This guide walks through setting up Witness to instrument your build, then using SBOMit to generate an enriched SBOM from the resulting attestation.


Prerequisites


Part 1: Witness

Witness wraps your build process and records signed attestations, a cryptographic audit trail.

1. Install Witness

bash <(curl -s https://raw.githubusercontent.com/in-toto/witness/main/install-witness.sh)

Or download a binary from the Witness releases page.

2. Create a signing keypair

Witness signs each attestation with a private key. For a quick local test:

openssl genpkey -algorithm ed25519 -outform PEM -out testkey.pem
openssl pkey -in testkey.pem -pubout > testpub.pem

Tip: Witness also supports keyless signing via SPIRE/SPIFFE and Sigstore Fulcio for CI/CD environments.

3. Configure Witness

Create a .witness.yaml in your project root. This file is typically committed alongside your public key:

# .witness.yaml
run:
    signer-file-key-path: testkey.pem
    trace: false
verify:
    attestations:
        - "attestation.json"
    policy: policy-signed.json
    publickey: testpub.pem

Command-line flags override config file values.

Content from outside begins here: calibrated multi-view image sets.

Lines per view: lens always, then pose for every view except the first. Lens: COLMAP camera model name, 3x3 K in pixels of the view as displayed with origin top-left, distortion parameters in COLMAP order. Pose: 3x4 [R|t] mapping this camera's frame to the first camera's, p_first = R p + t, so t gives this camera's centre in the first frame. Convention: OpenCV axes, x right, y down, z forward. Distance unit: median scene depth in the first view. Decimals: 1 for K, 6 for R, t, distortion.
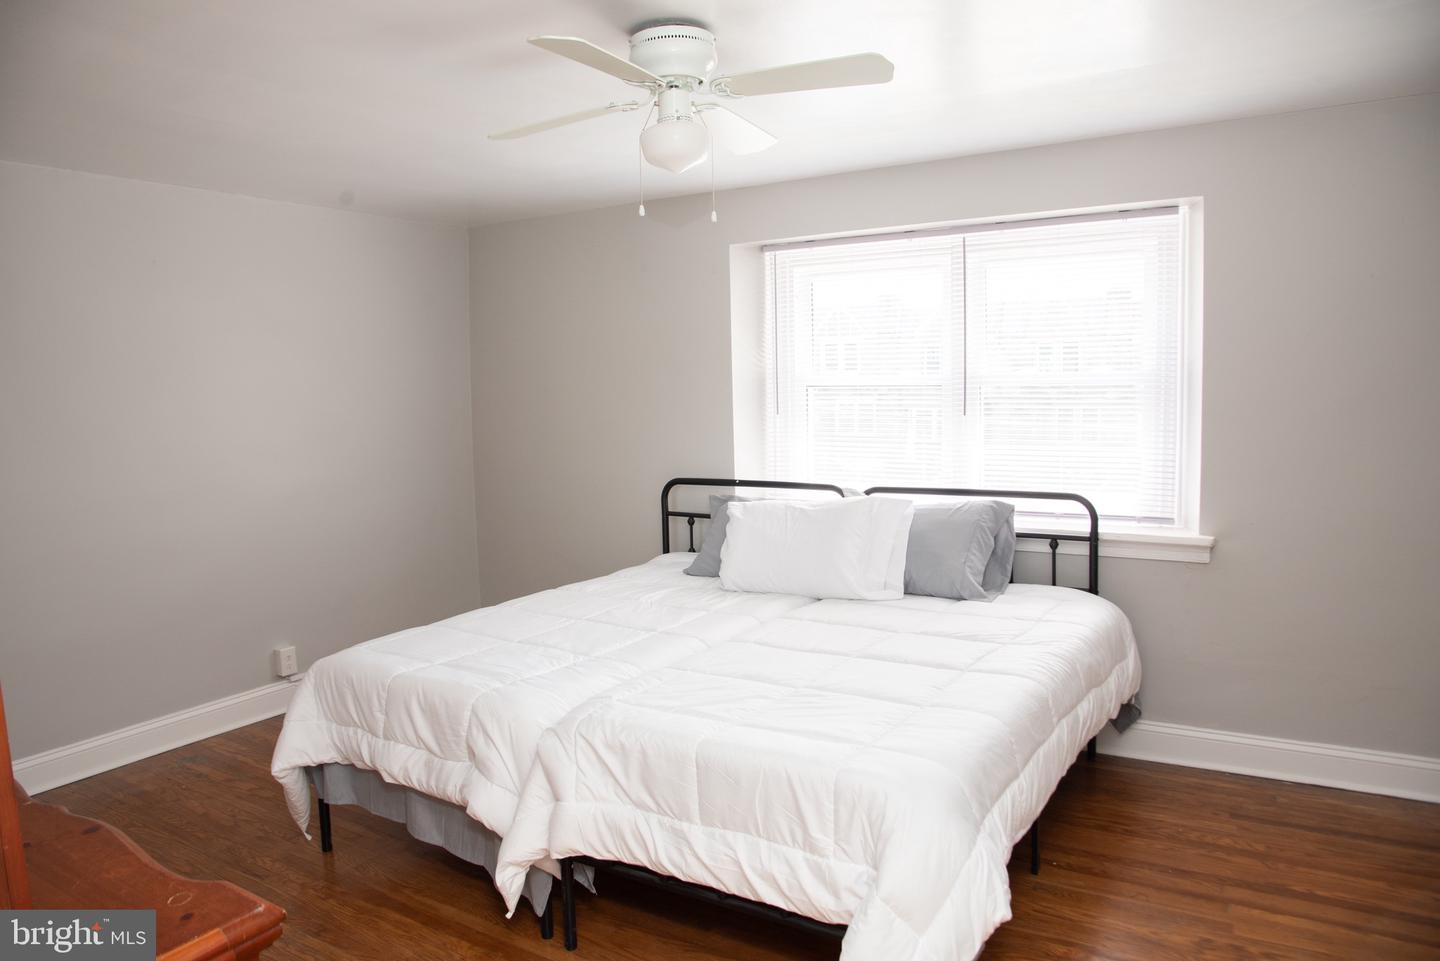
lens RADIAL K [[1040.2, 0, 710.5], [0, 1040.2, 478.3], [0, 0, 1]] dist [-0.127605, 0.078760]
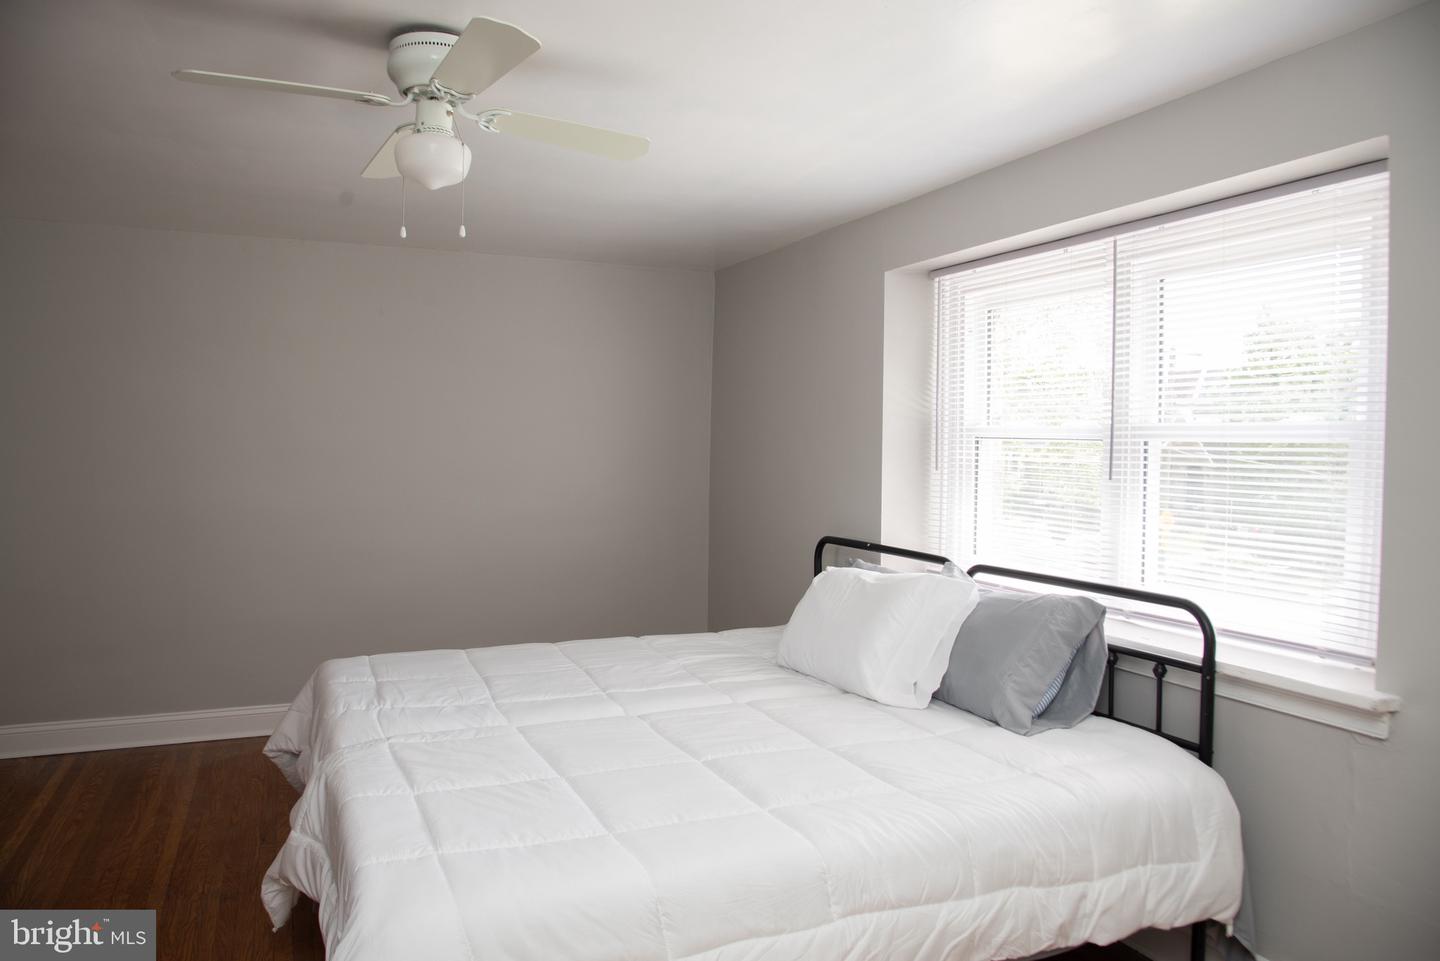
lens RADIAL K [[1013.6, 0, 709.3], [0, 1013.6, 476.2], [0, 0, 1]] dist [-0.125650, 0.071369]
pose [[0.819007, 0.052795, -0.571350, 0.457974], [-0.085552, 0.995863, -0.030613, -0.018879], [0.567370, 0.073952, 0.820136, 0.276913]]
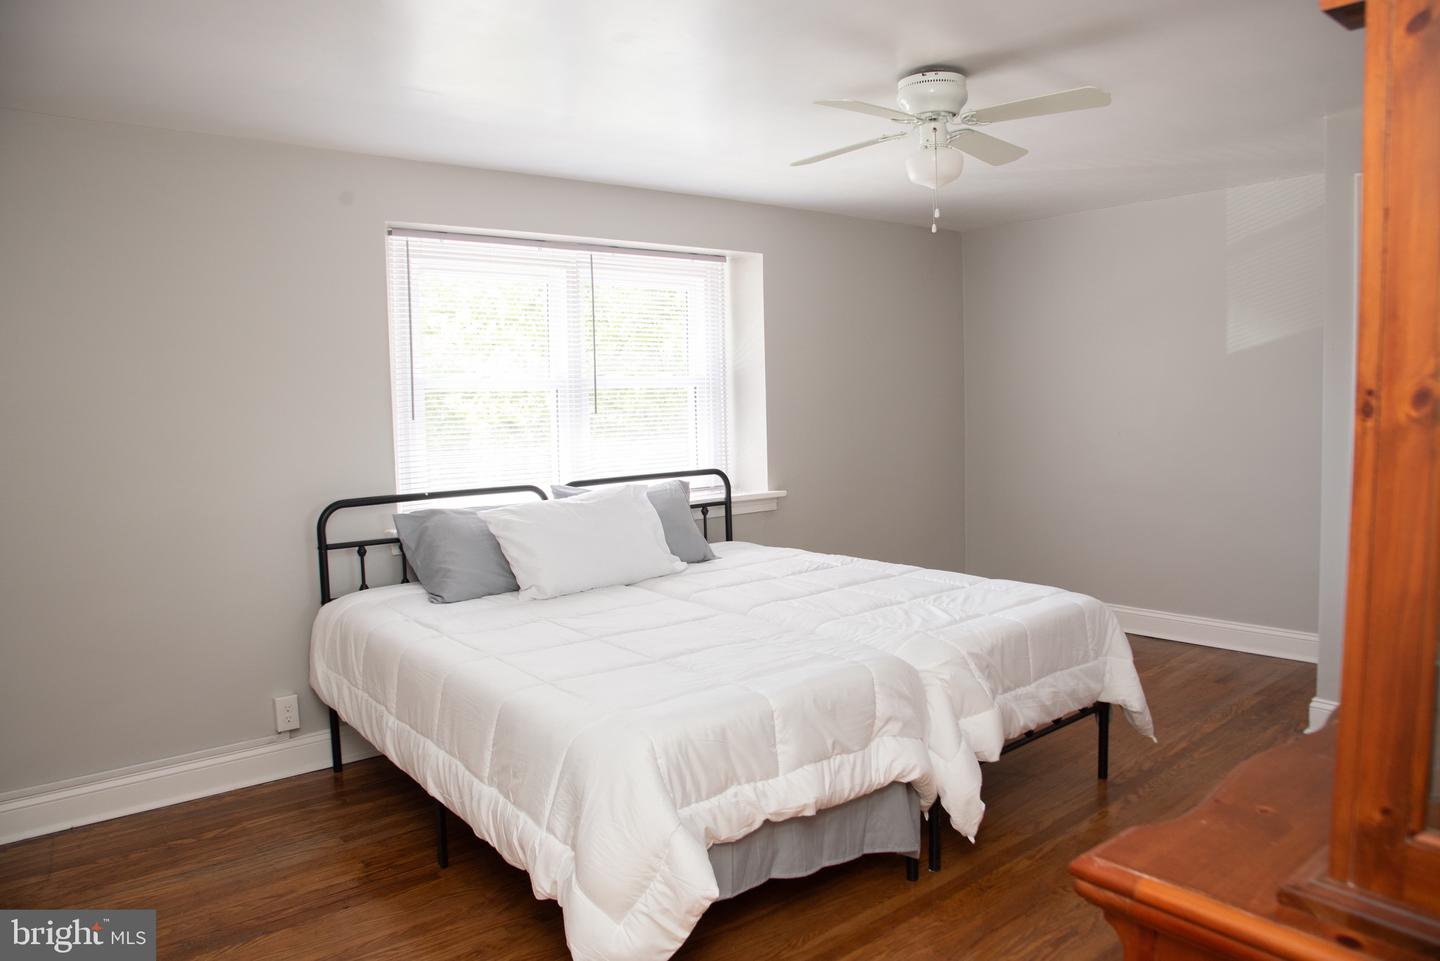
lens RADIAL K [[976.0, 0, 816.6], [0, 976.0, 477.6], [0, 0, 1]] dist [-0.117495, 0.054603]
pose [[0.249703, -0.067686, 0.965954, -0.784793], [0.100827, 0.993949, 0.043584, -0.015320], [-0.963059, 0.086512, 0.255017, 0.557937]]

Run witness help to see all options.

4. Wrap your build

Prefix your build command with witness run to produce an attestation file:

witness run --step build -o attestation.json -- <your-build-command>

Go project:

witness run --step build -o attestation.json -- go build -o myapp .

Python project:

witness run --step build -o attestation.json -- pip install -r requirements.txt

Witness always runs a base set of attestors — see witness attestors list for the full list.

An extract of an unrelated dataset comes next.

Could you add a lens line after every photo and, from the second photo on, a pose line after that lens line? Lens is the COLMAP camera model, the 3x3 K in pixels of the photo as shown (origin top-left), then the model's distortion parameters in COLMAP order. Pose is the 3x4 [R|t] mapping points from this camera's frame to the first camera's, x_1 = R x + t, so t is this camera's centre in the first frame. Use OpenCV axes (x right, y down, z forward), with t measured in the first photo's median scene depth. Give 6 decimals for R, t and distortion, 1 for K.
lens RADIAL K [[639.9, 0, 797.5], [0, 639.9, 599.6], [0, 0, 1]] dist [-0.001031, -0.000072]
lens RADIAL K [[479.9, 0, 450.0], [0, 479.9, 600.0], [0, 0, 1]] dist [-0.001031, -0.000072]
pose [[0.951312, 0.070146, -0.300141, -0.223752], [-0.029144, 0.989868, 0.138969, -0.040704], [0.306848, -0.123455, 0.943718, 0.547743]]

Tip: For builds that produce many files (e.g. node_modules), use --dirhash-glob node_modules/* to hash the directory contents rather than every individual file.

5. Inspect the attestation

The attestation file is a signed DSSE envelope. To view the payload:

cat attestation.json | jq -r .payload | base64 -d | jq

You will see an attestation collection containing typed attestations: material, command-run, product, environment, and optionally network-trace. This is the data SBOMit uses.


Part 2: SBOMit

With an attestation file in hand, SBOMit generates an enriched SBOM by running language-specific package resolvers over the build data Witness observed.

1. Install SBOMit

go install github.com/sbomit/sbomit@latest

2. Generate an enriched SBOM

# SPDX 2.3 (default)
sbomit generate attestation.json

# SPDX 2.2
sbomit generate attestation.json -f spdx22

# CycloneDX 1.5
sbomit generate attestation.json -f cdx15

# CycloneDX 1.4
sbomit generate attestation.json -f cdx14

3. (Optional) –catalog to Capture Dependency Tree

SBOMit can call Syft as an additional catalog source, merging its output with the attestation-derived data:

sbomit generate attestation.json --catalog syft --project-dir /path/to/project

SBOMit(right now) produces a flat list of dependencies, it knows what was installed and used, but does not reconstruct the full dependency tree. Syft, for ecosystems where it can resolve the tree structure (e.g. Go modules, npm), preserves that parent-child relationship in its output.

By passing --catalog syft, SBOMit uses Syft’s dependency tree as the foundation and then complements it with everything Syft cannot see: the actual versions installed at build time, native libraries, files not tracked by any package manager, and network call provenance captured by Witness.